GenAIExamples icon indicating copy to clipboard operation
GenAIExamples copied to clipboard

[ChatQnA] TGI Service fail on a system with only 1 Gaudi card.

Open louie-tsai opened this issue 1 year ago • 3 comments

I used 1 card VM instance from IDC, and tgi-service didn't run successfully in that IDC VM. image

While I tried to restart it with "docker compose -f docker_compose.yaml up tgi-service", I saw below issue. image However, everything works fine if I used 8 cards IDC instance.

Suggest to put some notes at least to notify users for this limitation as below PR https://github.com/opea-project/GenAIExamples/pull/293

louie-tsai avatar Jul 03 '24 00:07 louie-tsai

I haven't tried using Gaudis (nor Docker-compose), but thought of few possible issues...

Based on your error output, sharding is enabled. TGI tries by default to use all available devices, but if sharding is enabled, TGI expects amount of devices to correspond to number of shards: https://huggingface.co/docs/text-generation-inference/en/basic_tutorials/launcher#numshard

Could you try removing TGI sharding options?

Also, could you check what Gaudi device file name(s) are present inside the VM? If that single Gaudi device index is not 0 (i.e. VM uses host's device file name for it), it's possible that driver does not find it (if it starts scanning from index 0).

eero-t avatar Jul 10 '24 15:07 eero-t

@eero-t

We saw Gaudi device fie with index 0 as below snapshot. image

Not sure about removing TGI sharding, but we could assign visible devices in docker compose for both TEI and TGI service TEI image TGI image

Problem here is that TEI and TGI seems to try to compete with each other for the only 1 Gaudi card, and TGI failed with the error message.

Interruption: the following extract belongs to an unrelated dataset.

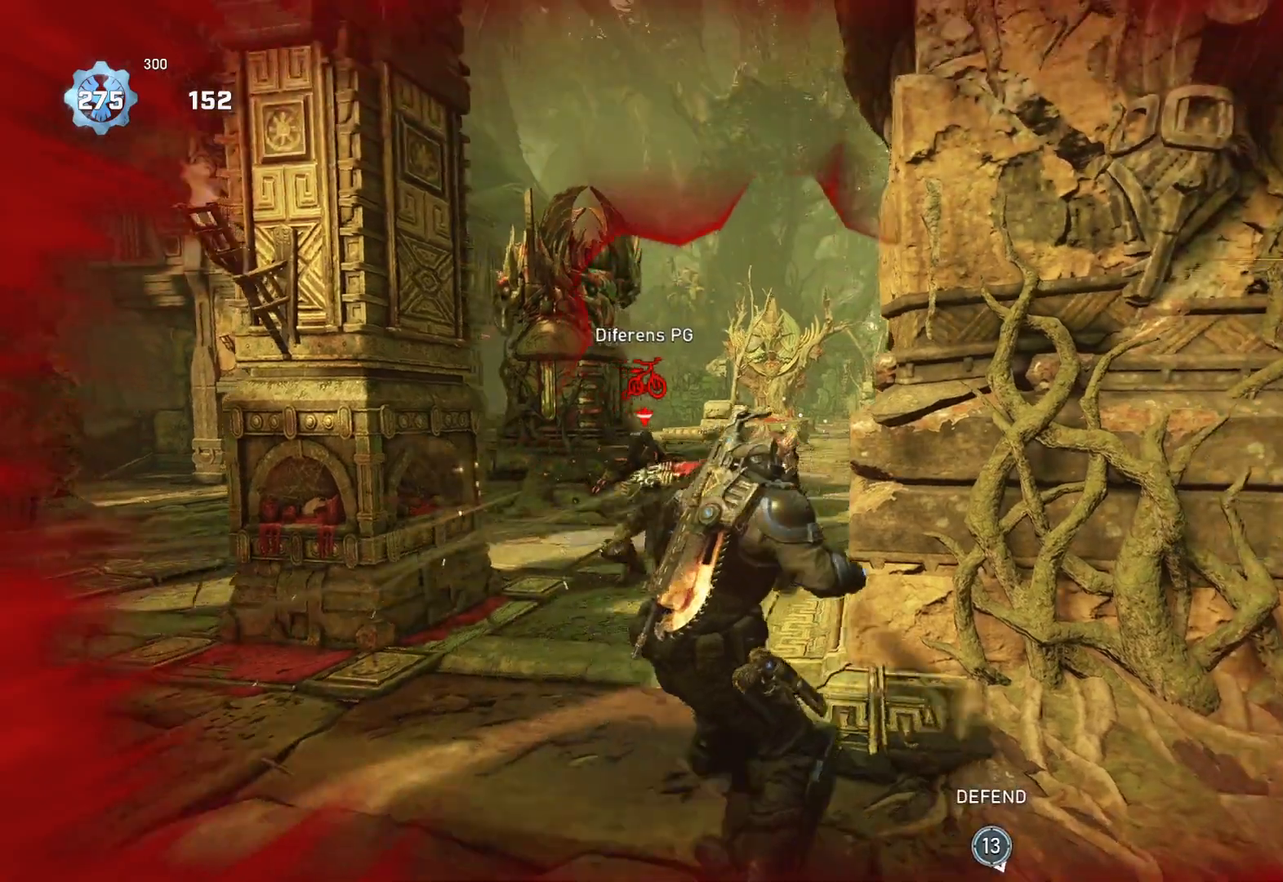
{"buttons": ["L1"], "left_stick": "right", "right_stick": "center", "events": [[183, "left_stick", "right"], [233, "right_stick", "down"], [283, "L1", "down"], [300, "right_stick", "down-left"], [417, "right_stick", "center"]]}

louie-tsai avatar Jul 11 '24 16:07 louie-tsai

Problem here is that TEI and TGI seems to try to compete with each other for the only 1 Gaudi card, and TGI failed with the error message.

Ah, yes, sharing the device between multiple processes concurrently is not support by Gaudi drivers.

TGI is the heaviest of the ChatQnA services, so it makes sense to run it on fastest accelerator => you need to dedicate another device for TEI, or use CPU for it (for which you already filed #368).

(I could imagine also setups where TGI is on Gaudi, TEI services share GPU, and rest run on CPU, but I think there's some work still to do for that kind of mixing.)

eero-t avatar Jul 12 '24 09:07 eero-t

@eero-t Then, should we put some notes at least to notify users for this limitation as below?

louie-tsai avatar Aug 21 '24 17:08 louie-tsai

@louie-tsai Please don't assign things to me as I'm not a developer in this project (just another user testing it).

eero-t avatar Aug 21 '24 17:08 eero-t

fix by https://github.com/opea-project/GenAIExamples/pull/293 thank you

yinghu5 avatar Aug 22 '24 00:08 yinghu5